» EXCERPT PROVIDED
Identifying the difference between a movement and a period
Exploring the main art periods
Delving into the major art movements
Art history is divided into periods and movements. In this chapter, I take you chronologically through these divisions, giving you a quick-reference description of the major ones.
Art movements and art periods represent the art of a group of artists over a specific time period. The difference between a period and a movement has to do with duration and intention.
An art movement is launched intentionally by a small group of artists who want to promote or provoke change. A movement is usually associated with an art style and often an ideology. Like the women’s movement or the civil rights movement, an art movement may push for a new perspective on specific issues. For example, members of the movement may oppose war or a particular political system. Sometimes they write manifestos that spell out their goals and hold movement meetings.
Typically, the artists in a movement hang out together and show their work in group exhibitions. Their art shares stylistic features and focuses on similar subjects.
An art period is usually not driven by conscious choice on the part of artists. Periods typically outlast movements and develop gradually due to widespread cultural or political pressures.
Often, an art period is based on a parallel historical era. For example, Early Christian art refers to art made during the early Christian era. The artists painted Christian subjects and shared a set of religious beliefs. But they didn’t write manifestos or hold meetings in which they discussed ideology and stylistic guidelines. Art historians group their art together because they lived at the same time, painted similar subjects, and were driven by a similar spirit — the spirit of their religion, culture, and age.

» STATED TASK
Copy out the passage on art periods and art movements word for word, in full.

» COLLECTED DATA
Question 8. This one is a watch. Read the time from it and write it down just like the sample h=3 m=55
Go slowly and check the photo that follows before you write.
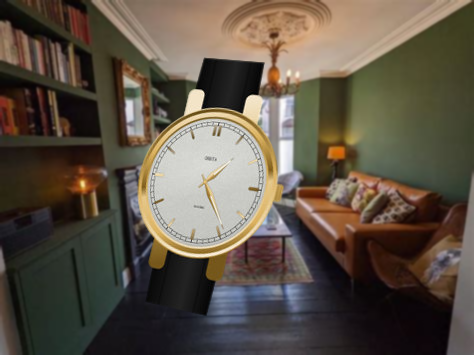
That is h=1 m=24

» COMPLETE ANSWER
Identifying the difference between a movement and a period
Exploring the main art periods
Delving into the major art movements
Art history is divided into periods and movements. In this chapter, I take you chronologically through these divisions, giving you a quick-reference description of the major ones.
Art movements and art periods represent the art of a group of artists over a specific time period. The difference between a period and a movement has to do with duration and intention.
An art movement is launched intentionally by a small group of artists who want to promote or provoke change. A movement is usually associated with an art style and often an ideology. Like the women’s movement or the civil rights movement, an art movement may push for a new perspective on specific issues. For example, members of the movement may oppose war or a particular political system. Sometimes they write manifestos that spell out their goals and hold movement meetings.
Typically, the artists in a movement hang out together and show their work in group exhibitions. Their art shares stylistic features and focuses on similar subjects.
An art period is usually not driven by conscious choice on the part of artists. Periods typically outlast movements and develop gradually due to widespread cultural or political pressures.
Often, an art period is based on a parallel historical era. For example, Early Christian art refers to art made during the early Christian era. The artists painted Christian subjects and shared a set of religious beliefs. But they didn’t write manifestos or hold meetings in which they discussed ideology and stylistic guidelines. Art historians group their art together because they lived at the same time, painted similar subjects, and were driven by a similar spirit — the spirit of their religion, culture, and age.